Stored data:
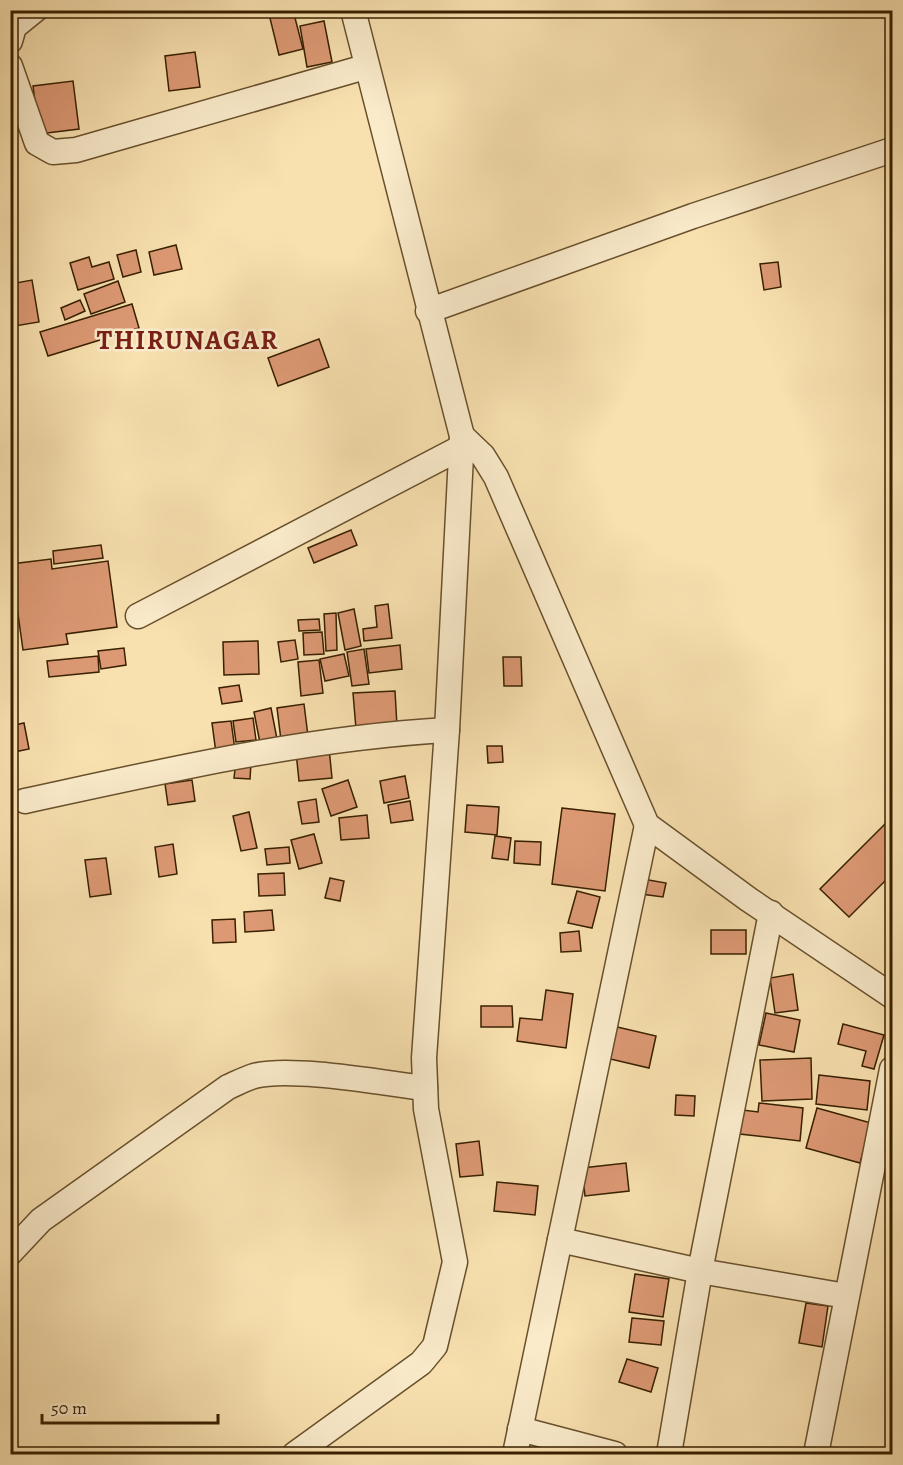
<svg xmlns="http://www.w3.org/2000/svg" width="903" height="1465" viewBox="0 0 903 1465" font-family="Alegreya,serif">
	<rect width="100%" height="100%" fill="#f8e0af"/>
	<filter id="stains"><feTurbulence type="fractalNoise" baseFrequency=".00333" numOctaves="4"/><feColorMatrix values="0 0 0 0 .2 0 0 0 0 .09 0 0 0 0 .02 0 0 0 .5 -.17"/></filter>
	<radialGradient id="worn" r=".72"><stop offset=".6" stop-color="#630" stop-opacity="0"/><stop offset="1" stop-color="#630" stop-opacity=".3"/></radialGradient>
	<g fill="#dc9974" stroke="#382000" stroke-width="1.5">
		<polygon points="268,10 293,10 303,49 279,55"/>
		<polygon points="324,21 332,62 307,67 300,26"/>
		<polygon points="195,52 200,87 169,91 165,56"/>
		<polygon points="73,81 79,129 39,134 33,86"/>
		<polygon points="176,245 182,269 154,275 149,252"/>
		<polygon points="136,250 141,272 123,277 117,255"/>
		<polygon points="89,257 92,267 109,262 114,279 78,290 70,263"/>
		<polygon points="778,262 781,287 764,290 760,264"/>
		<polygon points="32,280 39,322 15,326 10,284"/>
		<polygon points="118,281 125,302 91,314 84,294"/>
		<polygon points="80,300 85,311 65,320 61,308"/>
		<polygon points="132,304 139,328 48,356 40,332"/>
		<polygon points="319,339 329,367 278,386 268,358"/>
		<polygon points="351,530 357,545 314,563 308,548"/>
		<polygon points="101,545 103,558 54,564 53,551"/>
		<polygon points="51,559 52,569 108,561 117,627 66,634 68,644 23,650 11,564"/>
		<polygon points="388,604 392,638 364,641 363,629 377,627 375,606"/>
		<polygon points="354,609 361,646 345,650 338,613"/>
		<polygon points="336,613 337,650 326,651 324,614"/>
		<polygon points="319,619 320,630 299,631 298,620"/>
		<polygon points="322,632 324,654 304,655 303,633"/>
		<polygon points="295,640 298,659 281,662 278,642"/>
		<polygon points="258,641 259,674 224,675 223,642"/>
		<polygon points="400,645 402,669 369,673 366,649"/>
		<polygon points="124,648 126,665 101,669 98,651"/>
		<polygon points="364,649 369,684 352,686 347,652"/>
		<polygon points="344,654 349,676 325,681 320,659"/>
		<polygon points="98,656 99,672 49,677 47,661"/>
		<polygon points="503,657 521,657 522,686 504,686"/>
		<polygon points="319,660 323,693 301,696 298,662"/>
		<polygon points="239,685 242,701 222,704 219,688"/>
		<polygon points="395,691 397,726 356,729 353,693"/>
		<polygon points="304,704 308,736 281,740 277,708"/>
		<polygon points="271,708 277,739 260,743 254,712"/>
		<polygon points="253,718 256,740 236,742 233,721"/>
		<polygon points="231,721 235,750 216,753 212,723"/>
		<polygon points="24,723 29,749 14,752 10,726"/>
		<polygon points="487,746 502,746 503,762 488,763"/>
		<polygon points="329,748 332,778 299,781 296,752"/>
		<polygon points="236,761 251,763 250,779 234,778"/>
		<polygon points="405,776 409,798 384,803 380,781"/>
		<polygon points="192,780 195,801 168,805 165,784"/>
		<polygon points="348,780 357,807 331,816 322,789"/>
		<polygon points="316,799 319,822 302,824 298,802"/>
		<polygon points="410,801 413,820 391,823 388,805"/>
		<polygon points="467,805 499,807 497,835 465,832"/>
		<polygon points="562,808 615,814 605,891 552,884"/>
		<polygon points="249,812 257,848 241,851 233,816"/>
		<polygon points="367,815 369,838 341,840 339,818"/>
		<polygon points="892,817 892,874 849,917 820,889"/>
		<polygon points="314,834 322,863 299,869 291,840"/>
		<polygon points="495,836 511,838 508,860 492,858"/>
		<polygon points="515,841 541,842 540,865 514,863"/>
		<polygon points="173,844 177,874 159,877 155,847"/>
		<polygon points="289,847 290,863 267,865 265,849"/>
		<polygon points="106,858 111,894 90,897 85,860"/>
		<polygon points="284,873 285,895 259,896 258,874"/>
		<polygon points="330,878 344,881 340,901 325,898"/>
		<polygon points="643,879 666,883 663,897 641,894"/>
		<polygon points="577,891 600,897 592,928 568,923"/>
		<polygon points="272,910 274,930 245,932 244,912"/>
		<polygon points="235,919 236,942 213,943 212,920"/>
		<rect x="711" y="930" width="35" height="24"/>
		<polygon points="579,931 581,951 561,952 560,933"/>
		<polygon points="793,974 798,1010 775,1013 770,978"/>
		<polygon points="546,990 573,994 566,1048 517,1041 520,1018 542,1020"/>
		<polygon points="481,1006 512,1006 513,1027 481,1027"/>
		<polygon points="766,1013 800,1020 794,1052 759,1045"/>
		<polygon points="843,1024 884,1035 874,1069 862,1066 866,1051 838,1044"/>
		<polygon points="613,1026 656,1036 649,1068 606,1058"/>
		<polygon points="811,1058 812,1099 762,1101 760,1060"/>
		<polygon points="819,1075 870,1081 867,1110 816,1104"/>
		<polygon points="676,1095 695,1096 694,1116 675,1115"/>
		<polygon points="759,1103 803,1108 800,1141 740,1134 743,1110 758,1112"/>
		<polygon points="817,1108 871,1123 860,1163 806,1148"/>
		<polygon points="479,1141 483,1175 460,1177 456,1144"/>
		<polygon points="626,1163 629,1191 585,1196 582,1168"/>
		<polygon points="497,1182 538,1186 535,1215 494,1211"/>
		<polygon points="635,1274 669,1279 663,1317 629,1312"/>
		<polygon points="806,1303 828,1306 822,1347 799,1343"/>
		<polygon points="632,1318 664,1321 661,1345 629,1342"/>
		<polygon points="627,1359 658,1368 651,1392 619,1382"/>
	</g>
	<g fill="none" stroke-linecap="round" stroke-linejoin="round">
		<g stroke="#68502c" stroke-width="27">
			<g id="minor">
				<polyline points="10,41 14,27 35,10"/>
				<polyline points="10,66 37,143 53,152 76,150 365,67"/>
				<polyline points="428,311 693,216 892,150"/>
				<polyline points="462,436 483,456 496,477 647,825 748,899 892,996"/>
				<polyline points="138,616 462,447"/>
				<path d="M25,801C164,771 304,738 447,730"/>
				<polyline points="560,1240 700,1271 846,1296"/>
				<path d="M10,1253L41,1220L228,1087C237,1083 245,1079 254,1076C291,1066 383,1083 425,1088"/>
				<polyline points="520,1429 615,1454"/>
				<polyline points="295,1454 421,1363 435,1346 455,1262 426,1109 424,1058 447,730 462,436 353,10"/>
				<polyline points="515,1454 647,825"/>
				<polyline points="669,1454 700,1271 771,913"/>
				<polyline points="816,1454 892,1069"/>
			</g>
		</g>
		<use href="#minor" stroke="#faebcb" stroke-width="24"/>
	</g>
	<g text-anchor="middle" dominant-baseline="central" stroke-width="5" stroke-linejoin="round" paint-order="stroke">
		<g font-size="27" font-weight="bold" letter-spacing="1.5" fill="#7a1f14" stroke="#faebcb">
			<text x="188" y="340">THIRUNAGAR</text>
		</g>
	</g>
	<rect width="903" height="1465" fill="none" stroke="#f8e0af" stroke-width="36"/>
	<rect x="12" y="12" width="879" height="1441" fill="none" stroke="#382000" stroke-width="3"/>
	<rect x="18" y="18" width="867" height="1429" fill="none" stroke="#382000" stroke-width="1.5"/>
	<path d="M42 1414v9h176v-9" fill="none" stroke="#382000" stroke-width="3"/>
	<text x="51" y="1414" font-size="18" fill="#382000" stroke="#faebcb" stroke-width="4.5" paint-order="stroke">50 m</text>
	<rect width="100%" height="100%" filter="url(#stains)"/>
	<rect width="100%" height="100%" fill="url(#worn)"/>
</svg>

> [Task prompt] If a line contains the string "round", it counts toward the total; state that total for the records above and nothing more.

> [Solved problem] 2